Suddenly I was back in my dream again, seeing blue water all around me, serene yet unyieldingly powerful. Though this time, as I emerged, I found myself staring up at the beautiful sky with the sun spilling over mountains. I clambered back onto my board, heaving as much air as I could through my Cheshire cat grin. I hadn’t even ridden a wave and I already knew that I belonged.

Something magical happens when you’re riding a wave. Time seems to slow down as you observe every little ripple and texture on the wave’s surface. To ride the wave best, you must completely intonate yourself with the changing face and draw lines that allow you to harness the wave’s energy to its fullest.
I can only compare this intense state of flow to the one I experience when I am playing jazz on stage with musicians of the highest reactivity and compassion. I lose sense of self, future, past, and present and see the perfect notes to play in what seems likes minutes before I actually play them. When I’m riding my best waves, I visualize the line I need to draw. I shift my weight and make subtle changes to my trajectory as the thrill and speed send my mind into a buzzing state of bliss.

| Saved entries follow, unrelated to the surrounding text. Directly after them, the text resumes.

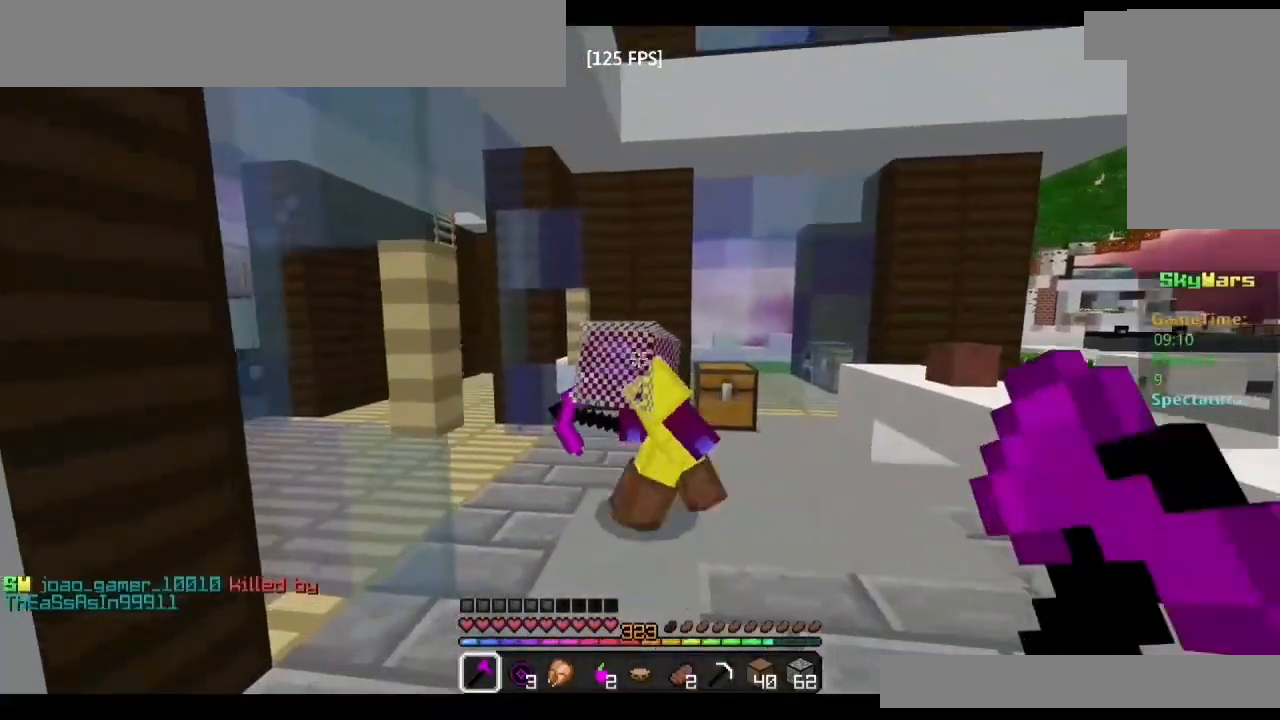
{"keys": ["a"], "mouse": [], "events": [[17, "mouse_left", "down"], [50, "mouse_left", "up"], [100, "mouse_left", "down"], [133, "mouse_left", "up"], [167, "mouse_left", "down"], [217, "mouse_left", "up"], [267, "mouse_left", "down"], [300, "mouse_left", "up"], [350, "mouse_left", "down"], [367, "a", "down"], [383, "w", "up"], [400, "mouse_left", "up"], [433, "mouse_left", "down"], [483, "mouse_left", "up"]]}
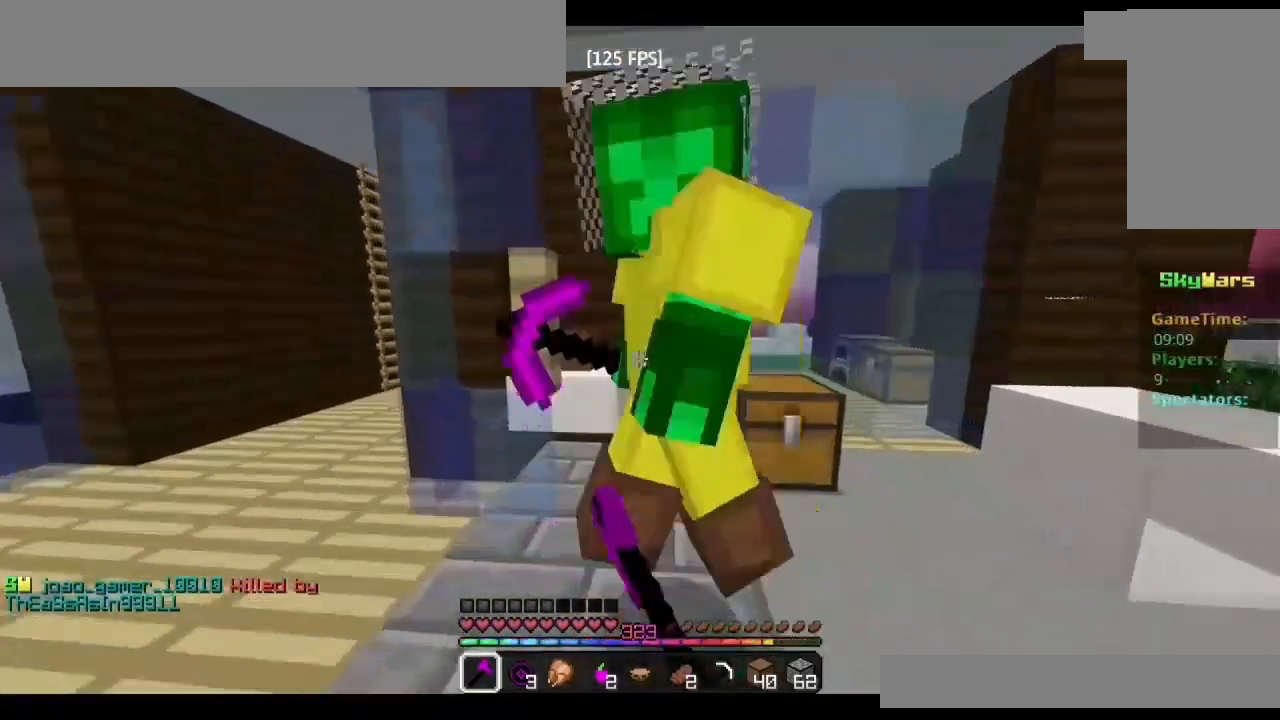
{"keys": ["a", "w"], "mouse": [], "events": [[17, "mouse_left", "down"], [33, "s", "down"], [67, "mouse_left", "up"], [117, "mouse_left", "down"], [133, "mouse_left", "up"], [183, "mouse_left", "down"], [200, "s", "up"], [233, "mouse_left", "up"], [267, "mouse_left", "down"], [300, "mouse_left", "up"], [317, "w", "down"], [367, "mouse_left", "down"], [400, "mouse_left", "up"], [433, "mouse_left", "down"], [483, "mouse_left", "up"]]}
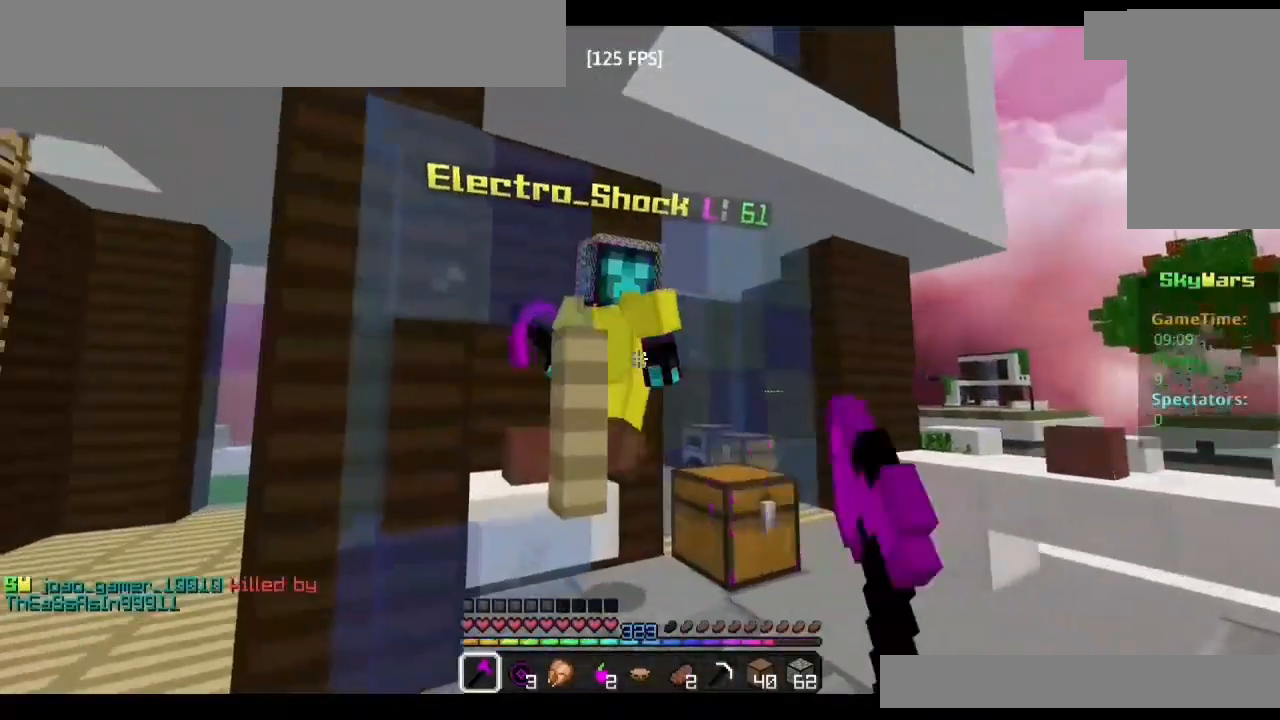
{"keys": ["d"], "mouse": [], "events": [[17, "mouse_left", "down"], [50, "a", "up"], [67, "d", "down"], [67, "mouse_left", "up"], [100, "mouse_left", "down"], [150, "mouse_left", "up"], [200, "mouse_left", "down"], [233, "mouse_left", "up"], [267, "mouse_left", "down"], [400, "mouse_left", "up"], [450, "mouse_left", "down"], [467, "w", "up"], [483, "mouse_left", "up"]]}
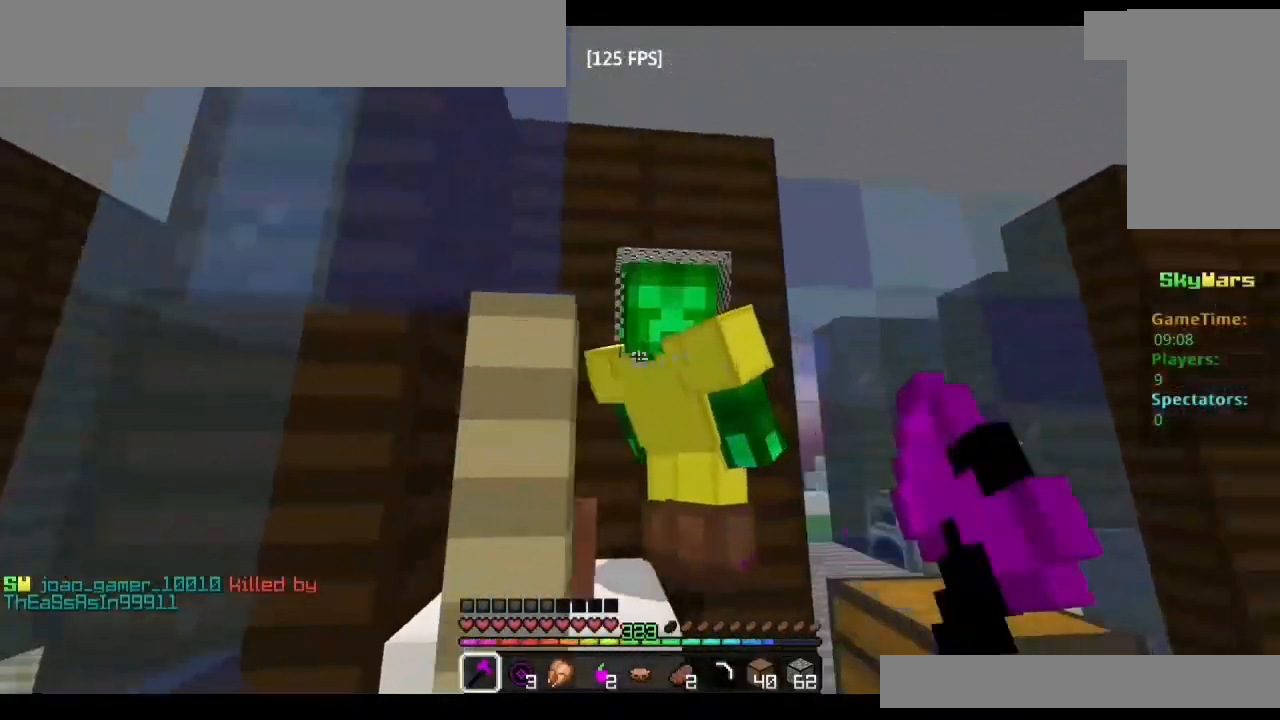
{"keys": ["d", "s"], "mouse": ["left"], "events": [[17, "mouse_left", "down"], [50, "mouse_left", "up"], [100, "mouse_left", "down"], [133, "mouse_left", "up"], [183, "mouse_left", "down"], [217, "mouse_left", "up"], [317, "s", "down"], [333, "mouse_left", "down"], [450, "mouse_left", "up"], [500, "mouse_left", "down"]]}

When I need answers and can’t seem to find them, I know that if I head to Bolinas, by the time I’m back on shore I’ll at least know which direction I need to start walking in.
The more I surf, the more I can bring with me the commitment, release, focus, and gratitude for the waves, real or metaphorical, that life blesses me with everyday. My near daily interactions with seals, kelp, fish and healing water have bred a personal need to protect the ocean, the body which gives us oxygen, food, and everything else that this uniquely habitable planet provides. I have met some of the best people I know suiting up in the parking lot, or out in the lineup sharing the gratefulness and stoke for my favorite tubular manifestation of the Earth’s energy. As my good friend David once put it, “When you paddle out, you have to leave everything on shore.” And when I reach land again, I always seem to find myself filled with gratitude for it all.